The deal reached Wednesday calls for a permanent boost in the income tax to 2.75 percent, with the increase funding education statewide. The state and municipalities would split revenue from a two-year, quarter-percent surcharge, with each receiving about $156 million in the first year.

In the second year, the state would get about $99 million, while the municipal share would rise to approximately $228 million.

The agreement may have ended the deadlock between the Republican governor and Democratic leaders, but some collar-county municipal officials predicted that it marked the beginning of a new round of budget woes at the local level- and would force them to impose or increase user fees for everyday services.

”It`s a double-barrel hit,” said Haig Paravonian, mayor of Waukegan, which will lose about half of the $1.7 million it received from the surcharge last year. ”We will get less from the surcharge, and they are proposing to put a cap . . . on the amount of money we propose for taxes.”

To recoup the loss, he said, city officials will have to consider raising local taxes, such as boosting the 4 percent utility tax to 5 percent.

In suburban Cook County, the budget deal would impose a one-year freeze on property assessments. But the measure may have a limited impact on property-tax bills in Cook County suburbs because most units of government still would be able to adjust their tax rates upward.

Schaumburg, which is almost entirely in Cook County and thus unaffected by the 5 percent tax cap, has received $2.4 million over the last two years from the income-tax surcharge. The village spent the money on one-time capital projects including a new fire station and road reconstruction, according to Larson.

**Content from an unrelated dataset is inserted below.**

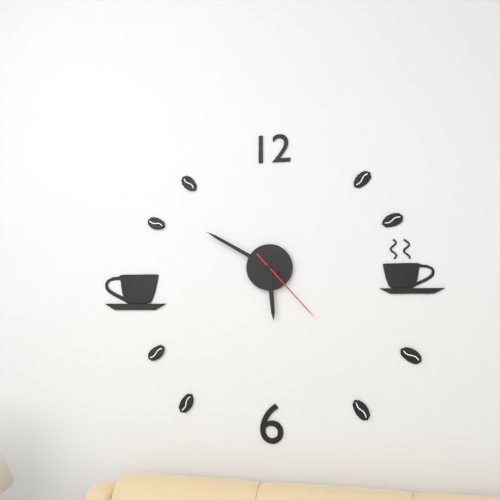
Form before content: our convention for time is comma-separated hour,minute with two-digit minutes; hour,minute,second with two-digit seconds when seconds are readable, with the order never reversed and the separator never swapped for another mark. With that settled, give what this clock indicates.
5,50,23
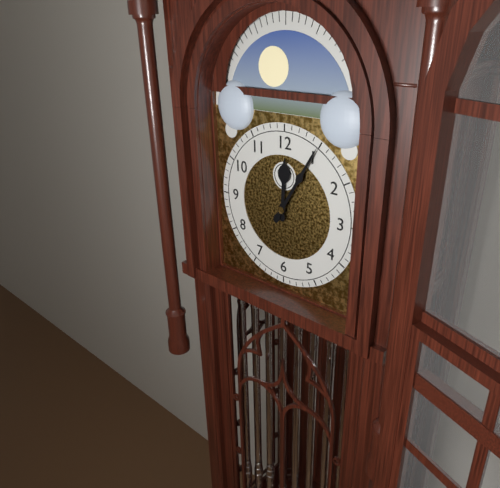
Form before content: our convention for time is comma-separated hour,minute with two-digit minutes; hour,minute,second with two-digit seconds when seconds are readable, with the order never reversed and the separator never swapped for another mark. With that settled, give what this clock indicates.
12,05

With its share of the surcharge reduced, Schaumburg expects to receive about $650,000 to $700,000 next year and perhaps approximately $975,000 two years from now, Larson said.

Winter, of the Du Page Mayors and Managers Conference, predicted that the tax cap would force collar-county suburbs to pay higher interest rates on bonds used for public works improvements because investors prefer no limits on property-tax rates, in case muncipalities need to raise rates to pay off bonds.

Rita Athas, executive director of the Northwest Municipal Conference, which represents suburbs in both Cook and Lake counties, said that if in the future lawmakers burden communities with new mandatory expenditures, ”they just won`t be able to respond . . . without cutting basic services.”

She said that some collar-county communities would simply seek the maximum, 5-percent property tax every year just to protect themselves in the event of an unanticipated expense later in the year.

”Caps won`t lower taxes, and they`ll take away local officials` ability to respond to fiscal circumstances,” Athas said. ”It`s going to be real tough.”